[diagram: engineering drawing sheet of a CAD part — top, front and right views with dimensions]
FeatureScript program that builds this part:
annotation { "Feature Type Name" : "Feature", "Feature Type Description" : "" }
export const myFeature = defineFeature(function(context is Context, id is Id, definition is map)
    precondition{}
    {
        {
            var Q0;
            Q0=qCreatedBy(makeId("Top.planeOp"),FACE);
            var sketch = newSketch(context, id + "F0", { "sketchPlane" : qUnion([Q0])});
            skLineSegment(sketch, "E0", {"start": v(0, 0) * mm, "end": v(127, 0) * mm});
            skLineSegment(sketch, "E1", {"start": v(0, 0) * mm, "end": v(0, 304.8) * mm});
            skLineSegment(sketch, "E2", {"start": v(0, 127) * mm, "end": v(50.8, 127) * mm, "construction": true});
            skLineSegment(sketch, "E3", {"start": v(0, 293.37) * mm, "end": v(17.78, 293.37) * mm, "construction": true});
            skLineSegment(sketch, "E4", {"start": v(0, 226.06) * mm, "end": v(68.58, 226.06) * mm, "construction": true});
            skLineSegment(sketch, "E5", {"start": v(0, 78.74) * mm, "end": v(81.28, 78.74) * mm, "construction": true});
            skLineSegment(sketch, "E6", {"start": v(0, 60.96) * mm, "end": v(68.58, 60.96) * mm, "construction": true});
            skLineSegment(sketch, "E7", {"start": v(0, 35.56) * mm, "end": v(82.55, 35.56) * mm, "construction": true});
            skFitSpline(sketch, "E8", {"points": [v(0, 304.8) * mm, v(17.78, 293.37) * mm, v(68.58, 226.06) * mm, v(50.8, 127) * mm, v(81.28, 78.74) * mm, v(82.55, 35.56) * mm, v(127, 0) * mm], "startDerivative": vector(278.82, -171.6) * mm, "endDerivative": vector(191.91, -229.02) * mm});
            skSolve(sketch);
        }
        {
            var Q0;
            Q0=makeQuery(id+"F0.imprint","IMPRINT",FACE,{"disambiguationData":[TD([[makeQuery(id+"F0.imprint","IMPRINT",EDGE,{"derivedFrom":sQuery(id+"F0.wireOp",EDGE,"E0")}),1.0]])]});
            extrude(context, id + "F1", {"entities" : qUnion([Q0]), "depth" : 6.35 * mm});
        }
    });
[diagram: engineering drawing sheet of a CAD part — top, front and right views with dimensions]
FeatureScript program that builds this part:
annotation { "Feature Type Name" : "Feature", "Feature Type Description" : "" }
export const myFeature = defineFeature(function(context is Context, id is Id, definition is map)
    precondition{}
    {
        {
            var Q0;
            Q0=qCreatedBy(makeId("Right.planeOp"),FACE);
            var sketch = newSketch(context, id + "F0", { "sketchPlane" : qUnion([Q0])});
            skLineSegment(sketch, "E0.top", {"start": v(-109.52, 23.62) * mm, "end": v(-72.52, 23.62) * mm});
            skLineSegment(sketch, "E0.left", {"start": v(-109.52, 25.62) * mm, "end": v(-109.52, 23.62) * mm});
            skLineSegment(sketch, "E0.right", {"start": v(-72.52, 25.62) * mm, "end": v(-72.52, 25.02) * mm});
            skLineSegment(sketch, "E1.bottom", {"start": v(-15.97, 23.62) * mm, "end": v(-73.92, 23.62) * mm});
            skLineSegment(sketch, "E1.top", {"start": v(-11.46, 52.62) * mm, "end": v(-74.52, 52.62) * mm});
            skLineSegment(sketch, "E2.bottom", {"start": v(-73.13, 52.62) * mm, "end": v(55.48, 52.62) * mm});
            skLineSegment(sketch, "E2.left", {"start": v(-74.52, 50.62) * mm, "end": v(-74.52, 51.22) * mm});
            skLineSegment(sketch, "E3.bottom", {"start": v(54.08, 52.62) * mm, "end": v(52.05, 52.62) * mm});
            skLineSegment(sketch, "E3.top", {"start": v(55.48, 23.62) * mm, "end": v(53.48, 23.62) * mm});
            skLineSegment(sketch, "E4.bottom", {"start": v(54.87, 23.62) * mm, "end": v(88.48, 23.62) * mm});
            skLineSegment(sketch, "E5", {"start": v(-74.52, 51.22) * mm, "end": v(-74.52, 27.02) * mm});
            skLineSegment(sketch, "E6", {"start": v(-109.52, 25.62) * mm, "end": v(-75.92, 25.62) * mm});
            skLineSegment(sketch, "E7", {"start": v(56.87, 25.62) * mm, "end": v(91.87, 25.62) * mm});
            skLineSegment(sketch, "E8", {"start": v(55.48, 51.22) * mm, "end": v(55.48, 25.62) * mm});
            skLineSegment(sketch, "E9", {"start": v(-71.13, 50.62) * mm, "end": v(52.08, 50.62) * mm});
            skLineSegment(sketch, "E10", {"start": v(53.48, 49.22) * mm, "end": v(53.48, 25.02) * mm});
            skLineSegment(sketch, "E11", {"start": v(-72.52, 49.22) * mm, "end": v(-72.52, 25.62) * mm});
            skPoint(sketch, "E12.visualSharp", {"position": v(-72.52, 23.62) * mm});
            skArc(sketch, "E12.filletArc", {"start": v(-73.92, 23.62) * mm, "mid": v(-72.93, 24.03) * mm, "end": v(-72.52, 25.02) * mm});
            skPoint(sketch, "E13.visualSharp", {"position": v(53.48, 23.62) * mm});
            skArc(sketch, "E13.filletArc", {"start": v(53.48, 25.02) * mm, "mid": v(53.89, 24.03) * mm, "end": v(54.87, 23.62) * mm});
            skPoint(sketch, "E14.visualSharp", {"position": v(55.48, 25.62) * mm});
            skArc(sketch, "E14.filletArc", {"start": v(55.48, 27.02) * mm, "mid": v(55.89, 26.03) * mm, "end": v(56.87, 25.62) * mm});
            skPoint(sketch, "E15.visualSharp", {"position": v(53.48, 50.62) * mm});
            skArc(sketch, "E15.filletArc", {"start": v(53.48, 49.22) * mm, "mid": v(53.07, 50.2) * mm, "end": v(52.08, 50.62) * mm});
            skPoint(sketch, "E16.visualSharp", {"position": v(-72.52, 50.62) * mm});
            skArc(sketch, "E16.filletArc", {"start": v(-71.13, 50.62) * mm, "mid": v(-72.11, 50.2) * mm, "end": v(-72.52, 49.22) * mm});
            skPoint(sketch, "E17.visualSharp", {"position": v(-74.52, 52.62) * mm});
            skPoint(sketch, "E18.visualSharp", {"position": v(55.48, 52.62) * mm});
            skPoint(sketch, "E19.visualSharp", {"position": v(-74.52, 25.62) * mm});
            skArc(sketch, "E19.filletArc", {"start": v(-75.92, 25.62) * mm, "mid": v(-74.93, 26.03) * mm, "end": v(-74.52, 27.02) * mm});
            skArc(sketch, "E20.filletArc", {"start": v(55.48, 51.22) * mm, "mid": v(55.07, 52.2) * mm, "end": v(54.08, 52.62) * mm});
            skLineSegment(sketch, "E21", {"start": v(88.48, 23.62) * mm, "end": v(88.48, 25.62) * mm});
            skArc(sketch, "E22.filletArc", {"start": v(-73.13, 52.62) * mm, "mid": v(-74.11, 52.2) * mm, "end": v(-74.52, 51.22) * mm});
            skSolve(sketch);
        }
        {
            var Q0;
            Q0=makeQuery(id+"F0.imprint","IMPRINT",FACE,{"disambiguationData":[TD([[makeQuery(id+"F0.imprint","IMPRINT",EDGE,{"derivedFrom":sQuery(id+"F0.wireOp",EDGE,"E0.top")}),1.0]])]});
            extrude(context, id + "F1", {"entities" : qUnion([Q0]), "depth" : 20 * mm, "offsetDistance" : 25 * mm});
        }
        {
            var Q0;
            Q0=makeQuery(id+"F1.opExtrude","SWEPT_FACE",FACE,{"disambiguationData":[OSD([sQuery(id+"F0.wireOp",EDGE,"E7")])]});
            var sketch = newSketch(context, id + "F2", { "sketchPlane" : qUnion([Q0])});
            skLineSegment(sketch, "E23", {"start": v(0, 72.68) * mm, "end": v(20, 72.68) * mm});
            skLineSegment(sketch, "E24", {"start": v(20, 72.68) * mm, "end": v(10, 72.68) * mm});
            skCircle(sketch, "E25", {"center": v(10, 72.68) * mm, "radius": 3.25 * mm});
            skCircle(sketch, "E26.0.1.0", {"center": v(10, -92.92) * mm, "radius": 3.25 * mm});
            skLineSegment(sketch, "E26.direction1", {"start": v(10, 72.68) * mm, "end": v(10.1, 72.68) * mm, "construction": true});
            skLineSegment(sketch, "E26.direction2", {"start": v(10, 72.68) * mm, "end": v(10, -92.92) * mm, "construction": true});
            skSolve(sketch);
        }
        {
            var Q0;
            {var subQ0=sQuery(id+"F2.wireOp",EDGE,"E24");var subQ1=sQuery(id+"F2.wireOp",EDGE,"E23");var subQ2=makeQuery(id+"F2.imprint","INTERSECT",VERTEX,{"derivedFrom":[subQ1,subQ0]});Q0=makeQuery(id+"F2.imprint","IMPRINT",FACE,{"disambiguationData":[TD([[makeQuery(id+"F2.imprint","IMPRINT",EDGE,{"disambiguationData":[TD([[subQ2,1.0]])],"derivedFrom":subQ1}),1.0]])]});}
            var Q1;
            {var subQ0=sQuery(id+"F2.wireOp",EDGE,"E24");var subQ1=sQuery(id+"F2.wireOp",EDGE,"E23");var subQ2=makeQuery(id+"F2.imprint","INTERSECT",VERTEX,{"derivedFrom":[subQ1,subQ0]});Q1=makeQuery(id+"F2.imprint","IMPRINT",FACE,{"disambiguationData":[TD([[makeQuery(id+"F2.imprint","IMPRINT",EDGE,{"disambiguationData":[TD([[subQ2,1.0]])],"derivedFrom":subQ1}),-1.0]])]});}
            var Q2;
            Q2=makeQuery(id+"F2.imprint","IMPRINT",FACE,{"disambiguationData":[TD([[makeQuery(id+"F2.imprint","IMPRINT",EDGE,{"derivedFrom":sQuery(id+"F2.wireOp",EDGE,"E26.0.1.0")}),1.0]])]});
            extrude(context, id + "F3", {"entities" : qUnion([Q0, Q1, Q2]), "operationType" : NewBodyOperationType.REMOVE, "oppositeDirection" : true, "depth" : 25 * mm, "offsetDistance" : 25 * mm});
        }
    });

# What is required:
Copy out each line of the records above that contains the string "offsetDistance".

# Answer to the exercise:
            extrude(context, id + "F1", {"entities" : qUnion([Q0]), "depth" : 20 * mm, "offsetDistance" : 25 * mm});
            extrude(context, id + "F3", {"entities" : qUnion([Q0, Q1, Q2]), "operationType" : NewBodyOperationType.REMOVE, "oppositeDirection" : true, "depth" : 25 * mm, "offsetDistance" : 25 * mm});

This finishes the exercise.